June 30, 2022 -- The cell and gene therapy (CGT) sector is “quite strong” despite the regulatory, investment, and manufacturing challenges facing the industry, according to Janet Lambert, CEO of the Alliance for Regenerative Medicine (ARM).
"It wouldn't be realistic to not comment on the fact that the financing environment right now is challenging," Lambert told ScienceBoard.net. "A high interest environment always creates challenges for investors in biotech and I think we're seeing that play out. There are definite financing challenges for companies in the field."
At the same time, Lambert noted that the CGT sector in 2021 saw record investment of nearly $23 billion, a total of six new therapies approved, and several scientific breakthroughs.
In the last four years, Lambert said more than $60 billion of investment has flowed into the industry serving as "fuel in the tank for all the scientific progress that we're trying to achieve."
As evidence of the progress being made for cell, gene, and tissue-engineered therapies, Lambert pointed to the fact that there are 2,400 ongoing clinical trials globally, half of which are commercial trials and the other half sponsored by academic institutions. In addition, she said there are currently almost 150 phase III trials "to where they could realistically reach patients" with a "breadth of indications" for both prevalent and rare diseases.
"We're hoping that this is going to be a record-breaking year for new approvals for gene therapies targeting rare diseases," Lambert commented. "That said, we do see more and more clinical development focused on more prevalent diseases."

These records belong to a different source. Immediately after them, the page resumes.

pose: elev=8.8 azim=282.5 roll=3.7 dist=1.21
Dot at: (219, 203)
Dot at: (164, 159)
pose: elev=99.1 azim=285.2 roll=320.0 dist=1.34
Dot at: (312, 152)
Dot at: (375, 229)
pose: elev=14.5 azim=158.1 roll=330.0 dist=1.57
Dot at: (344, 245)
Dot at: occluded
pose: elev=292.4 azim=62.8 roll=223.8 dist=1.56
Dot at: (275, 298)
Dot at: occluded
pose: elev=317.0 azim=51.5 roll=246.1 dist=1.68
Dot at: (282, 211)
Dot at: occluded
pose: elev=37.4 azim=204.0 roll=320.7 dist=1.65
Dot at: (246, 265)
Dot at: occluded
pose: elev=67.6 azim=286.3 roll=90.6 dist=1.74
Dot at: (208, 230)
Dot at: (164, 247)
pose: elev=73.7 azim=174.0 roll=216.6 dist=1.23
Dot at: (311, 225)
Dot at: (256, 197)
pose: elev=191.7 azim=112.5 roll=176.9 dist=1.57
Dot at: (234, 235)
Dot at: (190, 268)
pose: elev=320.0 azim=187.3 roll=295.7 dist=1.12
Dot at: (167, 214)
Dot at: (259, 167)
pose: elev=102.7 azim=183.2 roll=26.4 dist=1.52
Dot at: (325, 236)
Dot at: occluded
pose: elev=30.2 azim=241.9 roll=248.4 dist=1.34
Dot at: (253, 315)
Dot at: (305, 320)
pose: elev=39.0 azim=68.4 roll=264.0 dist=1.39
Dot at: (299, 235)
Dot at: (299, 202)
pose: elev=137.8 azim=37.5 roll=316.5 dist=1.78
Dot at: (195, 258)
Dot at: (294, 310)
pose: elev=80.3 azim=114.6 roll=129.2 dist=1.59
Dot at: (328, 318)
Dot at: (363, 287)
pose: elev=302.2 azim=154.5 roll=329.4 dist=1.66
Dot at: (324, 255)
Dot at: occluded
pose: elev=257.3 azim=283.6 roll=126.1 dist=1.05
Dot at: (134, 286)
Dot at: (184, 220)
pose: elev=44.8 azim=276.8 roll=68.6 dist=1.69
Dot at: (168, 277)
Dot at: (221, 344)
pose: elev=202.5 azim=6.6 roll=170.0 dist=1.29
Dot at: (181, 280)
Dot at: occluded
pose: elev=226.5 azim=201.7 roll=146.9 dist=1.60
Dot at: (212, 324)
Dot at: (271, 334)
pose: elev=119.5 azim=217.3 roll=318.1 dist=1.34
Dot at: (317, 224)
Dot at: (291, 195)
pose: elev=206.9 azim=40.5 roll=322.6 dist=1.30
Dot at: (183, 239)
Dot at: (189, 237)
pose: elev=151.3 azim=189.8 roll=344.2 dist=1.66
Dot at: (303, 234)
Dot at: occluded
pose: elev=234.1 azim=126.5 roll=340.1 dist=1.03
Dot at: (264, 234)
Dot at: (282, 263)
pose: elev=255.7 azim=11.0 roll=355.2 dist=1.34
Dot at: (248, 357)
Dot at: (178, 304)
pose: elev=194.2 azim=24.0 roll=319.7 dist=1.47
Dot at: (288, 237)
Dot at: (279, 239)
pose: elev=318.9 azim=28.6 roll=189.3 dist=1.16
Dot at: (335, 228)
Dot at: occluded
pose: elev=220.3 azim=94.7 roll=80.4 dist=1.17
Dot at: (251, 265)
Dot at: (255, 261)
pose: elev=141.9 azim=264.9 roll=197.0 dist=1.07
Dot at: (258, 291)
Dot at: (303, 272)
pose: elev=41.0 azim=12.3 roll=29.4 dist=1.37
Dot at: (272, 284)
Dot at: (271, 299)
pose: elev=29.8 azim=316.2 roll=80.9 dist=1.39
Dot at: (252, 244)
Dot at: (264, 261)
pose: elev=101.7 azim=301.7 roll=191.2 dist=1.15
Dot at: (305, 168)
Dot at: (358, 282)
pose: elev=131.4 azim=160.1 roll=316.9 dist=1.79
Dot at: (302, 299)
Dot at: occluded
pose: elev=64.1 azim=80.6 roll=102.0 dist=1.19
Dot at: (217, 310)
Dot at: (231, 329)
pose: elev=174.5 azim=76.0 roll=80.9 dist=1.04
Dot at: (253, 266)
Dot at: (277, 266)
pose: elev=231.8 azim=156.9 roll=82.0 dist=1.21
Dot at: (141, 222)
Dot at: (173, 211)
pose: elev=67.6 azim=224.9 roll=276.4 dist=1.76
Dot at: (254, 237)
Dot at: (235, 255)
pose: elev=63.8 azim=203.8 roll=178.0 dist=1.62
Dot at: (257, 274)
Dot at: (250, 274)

When it comes to challenges, Lambert said manufacturing continues to be a major obstacle for the gene therapy sector. Borrowing from a model created for monoclonal antibodies, ARM has released a similar document called "A-Gene," a best-practices guide to integrating quality by design principles in gene therapy around chemistry, manufacturing, and controls (CMC) programs.
"That was modeled after a sector-wide effort in the monoclonal antibodies space a couple of decades ago," Lambert said, who added that the gene therapy sector today is "in the same place" where monoclonal antibodies were in years past due to a lack of standardized methodologies and training. She also noted a number of regulatory "holdups" for gene therapies trying to come to market "have been the result of CMC challenges, questions raised by regulators."
Under Lambert's leadership over the past five years, ARM's membership has doubled to more than 425 members and the organization's budget and full-time staff has tripled.
In late April, ARM announced that after five years at the helm Lambert would be stepping down as CEO of the organization. ARM's board is currently conducting a search for Lambert's successor. Asked what's next for her, Lambert said she's looking forward to spending more time with her two almost-college-age children and an aging show horse.